The translate UI must then check that that last form specified contains the numeric value, but may be there are cases where the numeric value will need to substitute "Central/Standard" Arabic digits (Eastern Perso-Arabic digits would be used for Farsi/Persian, Pashto, Urdu, Gilaki, Baluchi, etc. but they are different languages...), whereas the 1st parameter given immediately after "PLURAL:" only accepts (for now?) Western Arabic decimal digits (from ASCII/Basic Latin). when translating a message rendered by MediaWiki as wikitext, the current version of the MediaWiki "PLURAL:" parser function may then use another parameter in first position (containing the numeric value in ASCII), than the parameter containing the numeral formatted using Central Arabic decimal digits that would be needed for the last form.

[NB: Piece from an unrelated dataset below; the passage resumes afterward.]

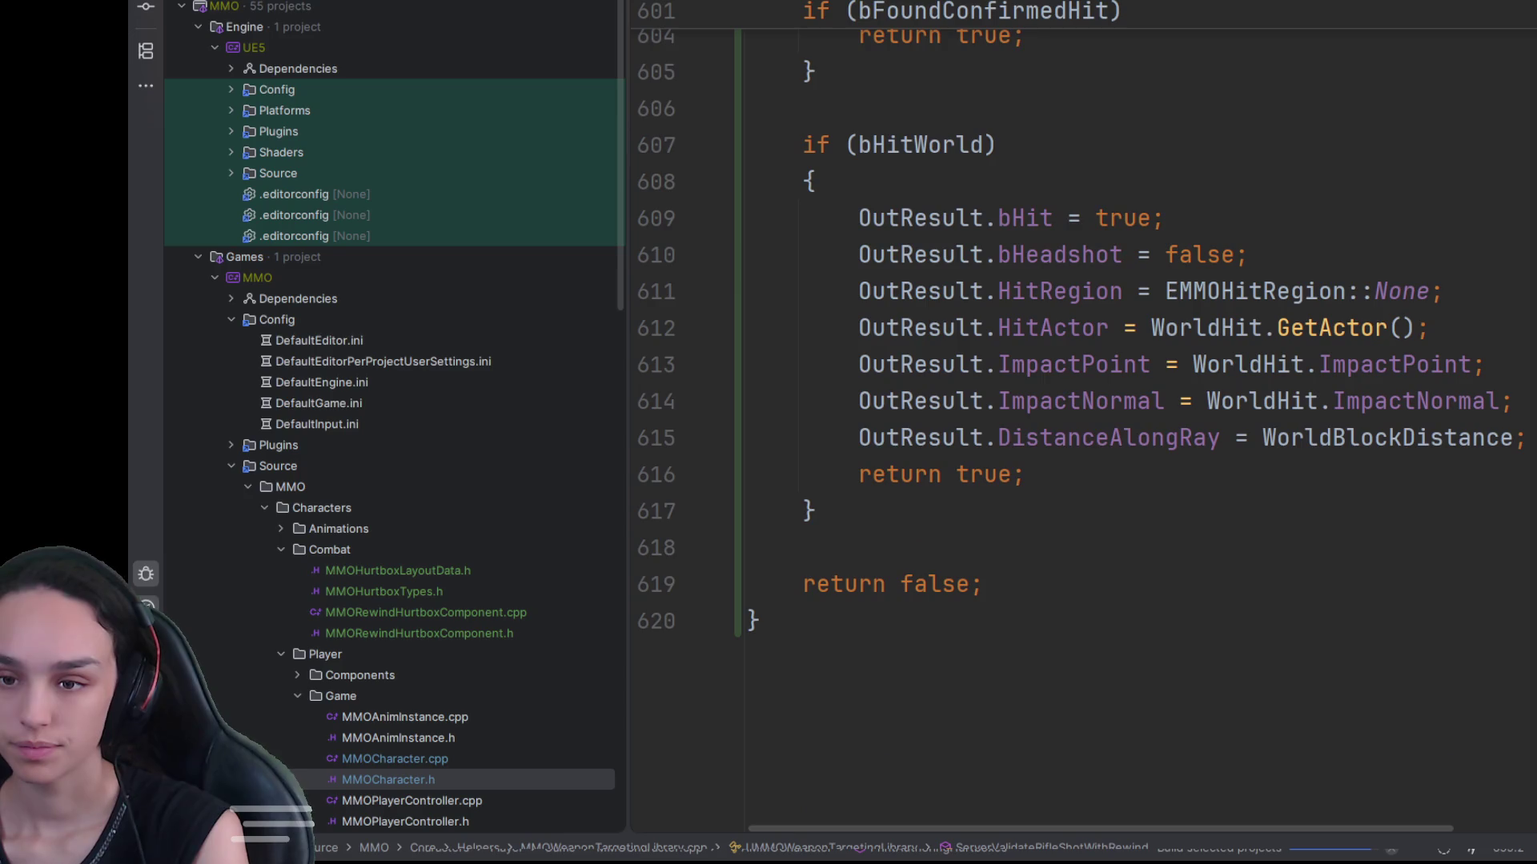
scroll(1081, 432, "up", 20)
scroll(1081, 432, "up", 20)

But if the source message (in English) references only the parameter for the ASCII value (with no grouping delimiter, using decimal digits and "+" or "-" from ASCII only, and onlty "." for the decimal separator), we have no other choice than using that parameter for the formatted value to use in last form given to the "PLURAL:" function (for the "other" plural class). That is not a consideration specific to Arabic, because it also concerns English (where we also have the distinction between "raw" numeric values, and "formatted" numeric values): in such case the source message in English will specify another "$variable" in the last form, and that last "$variable" must be present in the last form of the translation (and it should also be present in the 4th, and 5th forms if they are specified in the translation), otherwise the last form must use the parameter used in the 1st parameter given just after to "PLURAL"; but variables may be omitted in the 1st, 2nd, and 3rd form, if they are specified before the last default form (and even should be omitted in Arabic where they map to "zero", "one" and "two").

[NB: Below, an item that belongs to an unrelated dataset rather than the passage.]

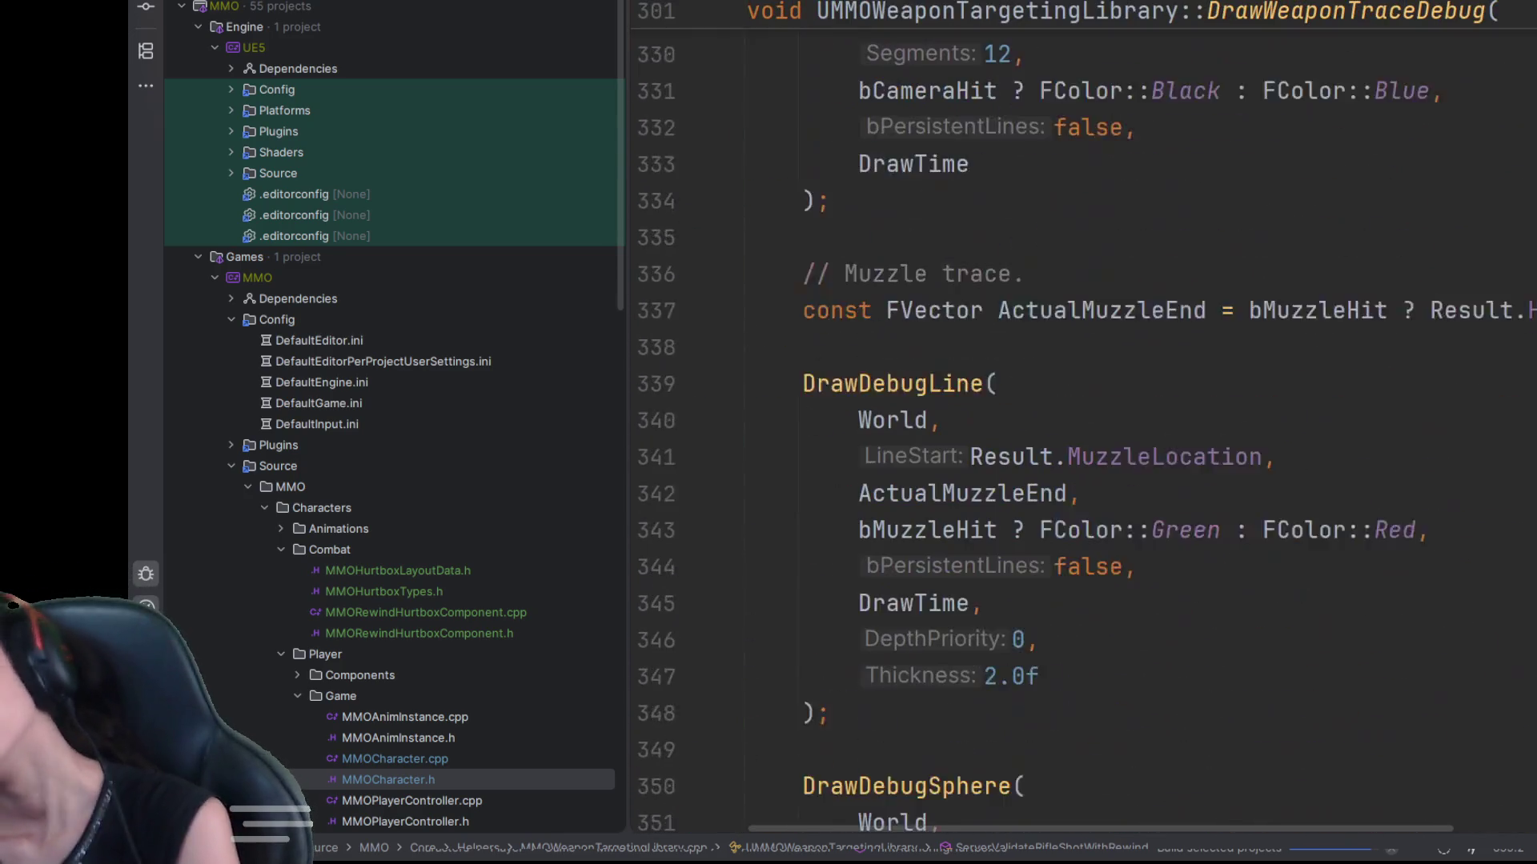
scroll(1080, 432, "up", 20)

For messages not rendered with the MediaWiki parser (e.g using GetText), they are normally not using the syntax with "PLURAL:" prefix (with a colon), but just a "template-like" syntax starting by "PLURAL" immediately follwoed by the vertical bar before the 1st parameter containing the value. Then further parameters may be specified positionnally (when used by GetText i18 library), or by name like "|zero=..." (when used by tools based on CLDR: in those messages, the "other" parameter" should then be present and in last position as it is not necessarily named, all other forms are optional and could be in any order). This case is a bit more complex to validate in the Translate UI.


IMHO, the "PLURAL:" parser function Mediawiki should be able to accept non-ASCII decimal digits in the 1st parameter, and possibly alternate typographic forms for the plus and minus signs, but not any other form than the "." for the decimal separator (it should warn if there's a comma ","), and should silently discard whitespaces used as grouping characters. The alternative would be to have another syntax like "LOCALPLURAL:" taking a second parameter with a language name, before the actual forms, so that we can use the *same* $variable containing the localized formatted value in the 1st parameter (containing the actual number) and in the last parameter (for the "other" form by default). But that syntax will still not be recognized by the current Translate UI and tool.

Verdy p (talk)15:17, 30 October 2022